What I Know About…Puppies.


I chew everything but LOOK AT MY FACE I'M ADORABLE.

I chew everything but LOOK AT MY FACE I’M ADORABLE.

Today marks one week since Bernadette the bernedoodle joined our family. She’s taught me so much already, as well as affirmed some things I already knew about myself. Like the fact that I’m impatient. Or that I can be a wee bit obsessive and controlling. And that I hate cleaning. 

So, what I’ve learned in 7 days about puppies:

1. Puppies really are like newborns. We’re up in the middle of the night. We have constant conversations about when she poops and pees and the consistency of both. I’m researching food and rubber toys and enzymatic cleaners and doggie toothpaste. The difference though with newborns, is that you don’t have to potty train them right away. You get to have diapers.

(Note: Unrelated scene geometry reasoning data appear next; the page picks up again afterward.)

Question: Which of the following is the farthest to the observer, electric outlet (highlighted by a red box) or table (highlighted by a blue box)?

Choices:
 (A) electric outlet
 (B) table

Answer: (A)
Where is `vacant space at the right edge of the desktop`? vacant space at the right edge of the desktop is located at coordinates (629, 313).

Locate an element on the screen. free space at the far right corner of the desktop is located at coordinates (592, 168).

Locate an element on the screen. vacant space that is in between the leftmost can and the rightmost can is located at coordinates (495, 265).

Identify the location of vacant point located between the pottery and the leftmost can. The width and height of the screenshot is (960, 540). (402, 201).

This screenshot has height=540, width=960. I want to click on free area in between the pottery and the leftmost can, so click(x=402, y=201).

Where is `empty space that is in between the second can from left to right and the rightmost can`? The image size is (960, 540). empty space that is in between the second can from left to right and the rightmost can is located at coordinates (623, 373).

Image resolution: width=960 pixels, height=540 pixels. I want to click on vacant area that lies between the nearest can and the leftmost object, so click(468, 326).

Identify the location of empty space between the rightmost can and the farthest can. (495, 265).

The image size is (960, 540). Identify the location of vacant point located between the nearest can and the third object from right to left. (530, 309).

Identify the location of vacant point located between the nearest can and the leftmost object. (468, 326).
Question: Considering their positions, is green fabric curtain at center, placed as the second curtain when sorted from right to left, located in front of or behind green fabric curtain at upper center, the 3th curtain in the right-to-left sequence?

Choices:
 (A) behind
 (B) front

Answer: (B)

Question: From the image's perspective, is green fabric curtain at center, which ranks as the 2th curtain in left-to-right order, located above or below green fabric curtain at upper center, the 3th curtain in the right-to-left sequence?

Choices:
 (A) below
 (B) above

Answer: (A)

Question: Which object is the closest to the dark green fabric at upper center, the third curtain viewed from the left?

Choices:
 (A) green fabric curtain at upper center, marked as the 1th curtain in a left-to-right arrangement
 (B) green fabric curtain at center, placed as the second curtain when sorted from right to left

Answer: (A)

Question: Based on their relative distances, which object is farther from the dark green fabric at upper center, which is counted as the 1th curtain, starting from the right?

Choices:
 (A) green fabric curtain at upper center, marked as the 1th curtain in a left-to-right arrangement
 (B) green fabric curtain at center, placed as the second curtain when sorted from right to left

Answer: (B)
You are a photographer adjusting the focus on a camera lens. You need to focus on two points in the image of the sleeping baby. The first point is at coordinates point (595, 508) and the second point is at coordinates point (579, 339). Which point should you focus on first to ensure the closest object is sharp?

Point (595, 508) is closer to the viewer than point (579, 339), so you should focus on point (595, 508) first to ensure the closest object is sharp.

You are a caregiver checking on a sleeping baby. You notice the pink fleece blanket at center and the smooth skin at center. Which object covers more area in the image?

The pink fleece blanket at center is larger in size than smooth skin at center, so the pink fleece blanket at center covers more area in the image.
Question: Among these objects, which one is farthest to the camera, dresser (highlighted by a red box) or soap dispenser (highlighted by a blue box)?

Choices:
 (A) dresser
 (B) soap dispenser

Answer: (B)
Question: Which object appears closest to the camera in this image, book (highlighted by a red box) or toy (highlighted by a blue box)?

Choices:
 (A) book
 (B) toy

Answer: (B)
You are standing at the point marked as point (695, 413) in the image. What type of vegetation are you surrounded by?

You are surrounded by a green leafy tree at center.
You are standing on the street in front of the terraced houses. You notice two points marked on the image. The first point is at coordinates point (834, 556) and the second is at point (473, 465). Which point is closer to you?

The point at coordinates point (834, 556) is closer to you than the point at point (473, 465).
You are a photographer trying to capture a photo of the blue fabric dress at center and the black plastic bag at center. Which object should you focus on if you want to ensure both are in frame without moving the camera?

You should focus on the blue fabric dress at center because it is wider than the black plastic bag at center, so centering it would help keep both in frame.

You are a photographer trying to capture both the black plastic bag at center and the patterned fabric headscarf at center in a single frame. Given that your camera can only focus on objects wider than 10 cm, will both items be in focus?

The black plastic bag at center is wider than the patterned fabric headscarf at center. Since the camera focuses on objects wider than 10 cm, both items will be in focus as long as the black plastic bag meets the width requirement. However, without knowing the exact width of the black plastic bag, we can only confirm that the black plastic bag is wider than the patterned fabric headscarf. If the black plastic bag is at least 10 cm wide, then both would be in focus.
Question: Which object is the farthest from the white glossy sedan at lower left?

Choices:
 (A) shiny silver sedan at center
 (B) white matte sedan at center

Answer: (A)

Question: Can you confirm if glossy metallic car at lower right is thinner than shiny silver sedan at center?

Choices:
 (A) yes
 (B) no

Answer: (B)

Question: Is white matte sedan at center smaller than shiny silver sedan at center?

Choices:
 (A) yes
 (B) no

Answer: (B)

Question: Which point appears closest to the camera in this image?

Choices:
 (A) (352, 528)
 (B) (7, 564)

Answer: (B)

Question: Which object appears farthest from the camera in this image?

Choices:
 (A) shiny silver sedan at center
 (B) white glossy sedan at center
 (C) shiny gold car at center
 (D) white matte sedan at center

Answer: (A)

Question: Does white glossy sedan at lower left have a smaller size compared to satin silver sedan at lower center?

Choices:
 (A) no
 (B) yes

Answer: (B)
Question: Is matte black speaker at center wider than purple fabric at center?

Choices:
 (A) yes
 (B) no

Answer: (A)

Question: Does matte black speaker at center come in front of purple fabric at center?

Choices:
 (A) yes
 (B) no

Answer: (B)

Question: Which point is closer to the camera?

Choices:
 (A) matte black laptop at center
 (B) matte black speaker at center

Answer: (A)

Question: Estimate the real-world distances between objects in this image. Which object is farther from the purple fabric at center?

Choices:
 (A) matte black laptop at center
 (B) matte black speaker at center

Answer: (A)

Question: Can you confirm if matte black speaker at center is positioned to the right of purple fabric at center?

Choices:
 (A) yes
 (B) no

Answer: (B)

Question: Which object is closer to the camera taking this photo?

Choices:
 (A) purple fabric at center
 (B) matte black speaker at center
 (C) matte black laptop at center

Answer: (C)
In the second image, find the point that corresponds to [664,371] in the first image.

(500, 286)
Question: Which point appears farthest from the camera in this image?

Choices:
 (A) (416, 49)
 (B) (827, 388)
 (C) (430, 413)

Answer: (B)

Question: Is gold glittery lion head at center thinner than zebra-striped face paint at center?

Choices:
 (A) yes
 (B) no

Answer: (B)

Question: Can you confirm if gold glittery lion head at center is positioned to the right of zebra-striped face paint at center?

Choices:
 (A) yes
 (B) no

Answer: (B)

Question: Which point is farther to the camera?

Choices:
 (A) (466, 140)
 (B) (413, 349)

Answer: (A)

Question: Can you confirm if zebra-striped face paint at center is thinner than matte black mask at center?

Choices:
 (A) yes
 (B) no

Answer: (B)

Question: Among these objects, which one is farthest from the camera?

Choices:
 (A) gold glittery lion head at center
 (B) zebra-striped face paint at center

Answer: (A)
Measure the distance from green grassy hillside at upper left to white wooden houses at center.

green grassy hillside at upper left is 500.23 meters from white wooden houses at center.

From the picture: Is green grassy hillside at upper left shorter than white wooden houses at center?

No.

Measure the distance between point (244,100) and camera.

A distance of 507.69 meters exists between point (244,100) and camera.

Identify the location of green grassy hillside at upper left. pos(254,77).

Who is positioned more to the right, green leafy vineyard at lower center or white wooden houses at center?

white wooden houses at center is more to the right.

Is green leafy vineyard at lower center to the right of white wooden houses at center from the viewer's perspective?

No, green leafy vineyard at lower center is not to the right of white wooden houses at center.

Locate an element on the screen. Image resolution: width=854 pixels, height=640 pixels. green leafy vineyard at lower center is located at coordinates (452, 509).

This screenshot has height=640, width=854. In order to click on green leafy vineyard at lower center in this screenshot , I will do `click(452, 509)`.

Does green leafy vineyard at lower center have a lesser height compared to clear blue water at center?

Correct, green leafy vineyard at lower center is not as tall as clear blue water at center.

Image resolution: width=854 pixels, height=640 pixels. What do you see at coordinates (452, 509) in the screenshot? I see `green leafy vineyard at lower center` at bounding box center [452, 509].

Do people make doggie diapers?
2. Speaking of poop, having a puppy means you probably always have a little bit of pink eye. There is so much coming out of every orifice of their body at all times and you have to clean it and then they poop and lick that and then lick your face and it’s like, should I be on antibiotics for this phase?
3. Puppies need double the amount of bathing/grooming that I do. Yesterday, after Bernadette’s fourth bath in four days (all consequences of peeing ONTO HERSELF in her crate), I screamed at her, “Is this REALLY YOUR BEST?!” Thanks Brene Brown, I’m just over here #risingstrong.
4. They are expensive. All those things I listed in number one? Yeah, they cost money. She has ruined three toys in seven days and converted some of our nicer towels into “Bernadette Towels.”
5. Puppies make my voice so incredibly annoying. I actually cannot speak to her without raising it two octaves and squealing or yelling and clapping (when the inevitable branch or turd gets in her mouth). Our neighbors are going to hate me. 
6. The chewing. Of everything. Does it stop? I have a hard time seeing this stopping. Someone tell me this is going to stop.
7. I love her. I’m obsessed with her. When I yelled at her yesterday, I cried. I felt terrible and then we snuggled for 15 minutes and I let her lick my face with her poopy tongue. I know she will stop being a dud one day, but until then, my life is crying (from both of us), treats, paper towels, my annoying voice, so.much.poop, and lots and lot of puppy snuggles. And they are just the best.